My husband grew up as an only child as his parents struggled with infertility. School was always a difficult place for my husband, even though he was a budding genius. Others were often jealous of his academic success, and the Faith was not taught very well in the Catholic schools he attended.
His mother taught him from a Baltimore catechism she found and guarded as a treasure after she came across it on a newsstand in the New York City subway. She too knew a treasure when she found one, and so she socked it away in case she would ever have a child.
When Doug was born, she taught him well out of this prized book. If one bad book can spoil a whole convent of nuns, one good book can bring untold blessings and affect whole generations!
While my husband’s Dad was very concerned about his son’s education and the passing along of the Faith, he was very reticent to homeschooling. He was worried about socialization.
Doug went instead to Evangelical schools and had to fight to defend his Faith against teachers and students who tried to “convert” him. It made him very strong in his Faith, though he really would not recommend this route to parents, as it was painful and lonely. Perhaps it was something akin to what St. Therese felt when she begged to be taught at home as a young lady.
What’s a typical homeschool day like in our home?
Our homeschool day starts at six a.m. when my self-starting twelve-year old gets himself up and makes breakfast. Depending on Mass time, we try to get to work as early as we can, while people are fresh.
We try to stick to a fairly rigid schedule, similar to that of a happy monastery: prayer, work, meals, and play. Our quiet time is from 1:00p.m. – 3:00p.m. and early bedtimes for the children are important. On Fridays, we have a little field trip in the afternoon if all of the work is completed.
What has helped us in homeschooling over the years?
Several resources that have helped me in my homeschool journey are:
- A friend who told me she has quiet time for every child every day from 1:00 –3:00.
- Dr. Mary Kay Clark’s book Catholic Homeschooling.
- Ginny Seuffert’s discipline and homeschool suggestions and her quip “Early and often.”
- Dr. Ray Guarendi’s disciplining secrets as outlined in his books.
- Phil Lenahan’s 5 Steps to Financial Freedom.
- A final resource I loved early on was A Mother’s Rule of Life by Holly Pierlot.
Have there been challenges in our homeschool?
Our greatest challenges to homeschooling have come from outside the home: worries about the world and what’s going to happen, as well as financial worries.
These stresses seem to come into our home and disrupt our peace and our schedule. The devil wants to steal, kill, and destroy, after all. He would like you and me to give up and to feel so badly about ourselves that we cave to whatever will take us away from our duty of the moment.
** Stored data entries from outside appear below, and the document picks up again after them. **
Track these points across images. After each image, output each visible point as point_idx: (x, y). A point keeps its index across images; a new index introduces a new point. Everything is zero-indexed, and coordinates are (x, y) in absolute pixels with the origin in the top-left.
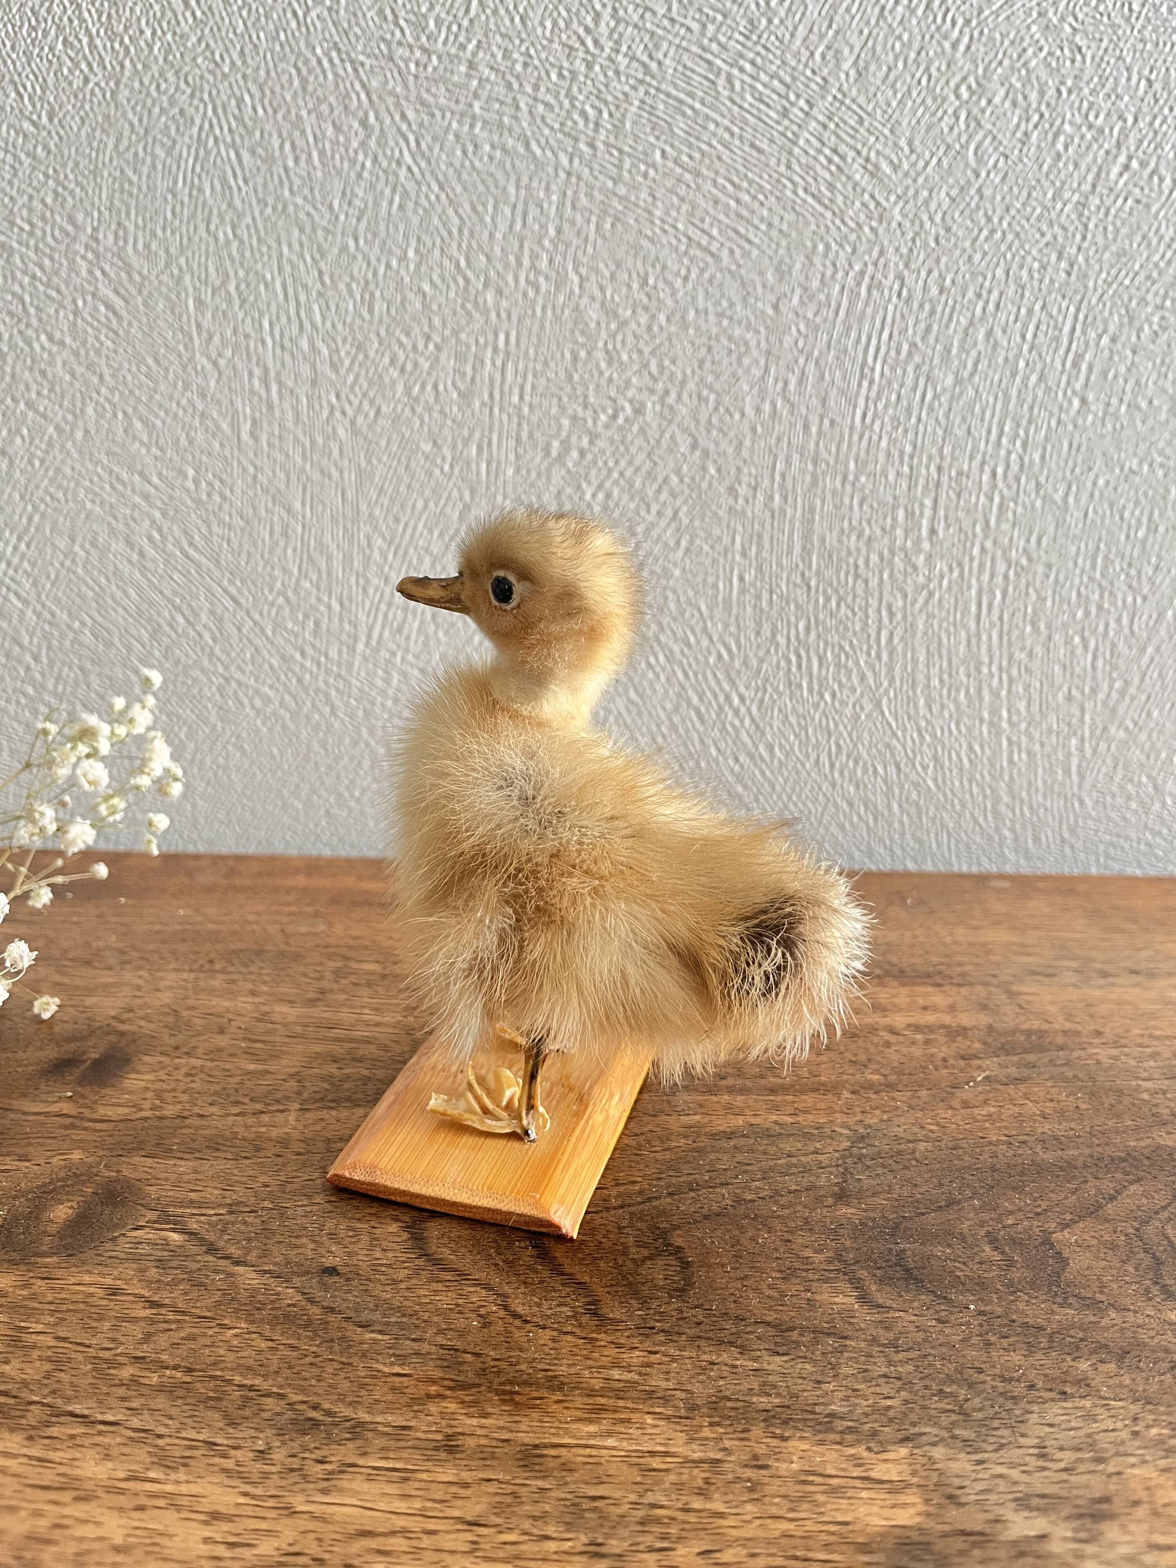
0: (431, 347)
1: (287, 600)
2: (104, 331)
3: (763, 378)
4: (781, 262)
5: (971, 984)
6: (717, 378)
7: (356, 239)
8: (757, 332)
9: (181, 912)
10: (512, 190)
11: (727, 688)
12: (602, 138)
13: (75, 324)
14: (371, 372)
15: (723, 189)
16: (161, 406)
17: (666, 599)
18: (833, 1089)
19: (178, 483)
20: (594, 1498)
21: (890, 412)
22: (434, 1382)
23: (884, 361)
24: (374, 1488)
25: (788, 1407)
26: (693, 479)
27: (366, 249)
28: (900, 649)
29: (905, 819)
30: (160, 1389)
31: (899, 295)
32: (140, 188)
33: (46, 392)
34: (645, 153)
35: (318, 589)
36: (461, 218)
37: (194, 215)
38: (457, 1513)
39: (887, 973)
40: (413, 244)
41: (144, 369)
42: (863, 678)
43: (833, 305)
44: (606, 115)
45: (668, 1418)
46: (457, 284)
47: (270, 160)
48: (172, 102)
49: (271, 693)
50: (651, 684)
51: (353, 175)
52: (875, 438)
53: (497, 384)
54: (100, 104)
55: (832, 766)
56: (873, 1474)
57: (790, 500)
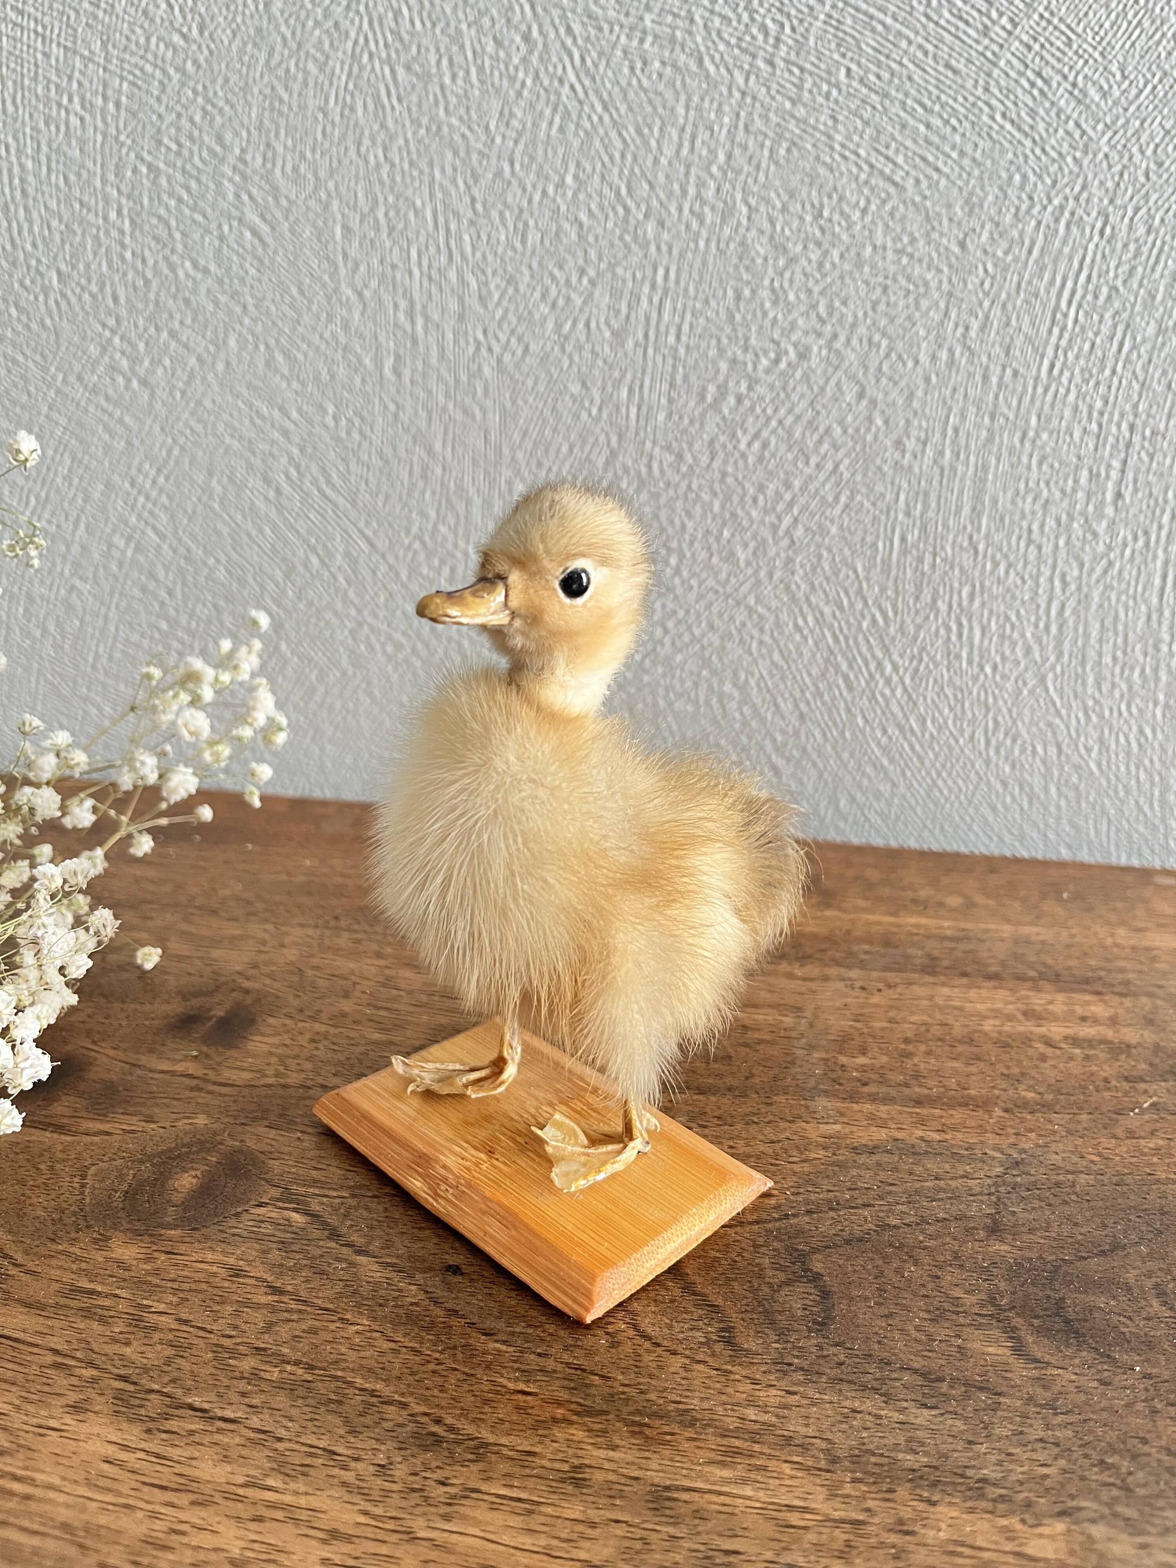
0: (585, 281)
1: (423, 543)
2: (249, 259)
3: (942, 323)
4: (971, 194)
5: (1135, 995)
6: (892, 321)
7: (512, 163)
8: (939, 271)
9: (308, 862)
10: (681, 111)
11: (879, 654)
12: (783, 54)
13: (219, 251)
14: (521, 308)
15: (912, 113)
16: (303, 339)
17: (820, 557)
18: (985, 1104)
19: (317, 419)
20: (728, 1553)
21: (1082, 362)
22: (559, 1404)
23: (1080, 306)
24: (498, 1518)
25: (936, 1468)
26: (857, 430)
27: (521, 174)
28: (1071, 622)
29: (1063, 803)
30: (280, 1386)
31: (1102, 233)
32: (290, 107)
33: (189, 321)
34: (829, 73)
35: (456, 535)
36: (624, 141)
37: (344, 136)
38: (583, 1555)
39: (1042, 976)
40: (572, 168)
41: (287, 299)
42: (1028, 651)
43: (1027, 242)
44: (787, 30)
45: (808, 1469)
46: (616, 213)
47: (426, 77)
48: (327, 14)
49: (403, 640)
50: (798, 648)
51: (512, 93)
52: (1062, 391)
53: (653, 323)
54: (252, 16)
55: (988, 742)
56: (1029, 1550)
57: (962, 457)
“But in all these things we overcome, because of him that hath loved us.” (Romans 8:37)
Other big helps include: family meetings, children doing chores, weekly date night (usually in home) for Mom and Dad, praying a daily rosary, Mass and weekly confession. We pray the family rosary whenever we get into the car, even if we’ve already said one. Keep things simple! Stay home more instead of doing other activities.
If there are lessons to be learned from our story, they may be:
- Marry a good, holy man even if you must wait many years to find him.
- A year of mission work for an older teen might be an invaluable learning experience!
- Keep those Seton History books around; you may have a stray eighteen-year-old who picks one up to read it!
- It takes tremendous courage to keep going; if you feel weak, borrow Our Lady’s courage and the courage of the Sacred Heart of Jesus.
We love Seton because it is academically challenging, wonderfully and faithfully Catholic, simple, yet beautifully disciplined. It is a beautiful gift to the Church and the world.
Thank you, Ann and Warren Carroll, for founding Seton, and Dr. Mary Kay Clark for all you have done and endured to make Seton what it is today. It’s a little miracle in a dark world! We love you.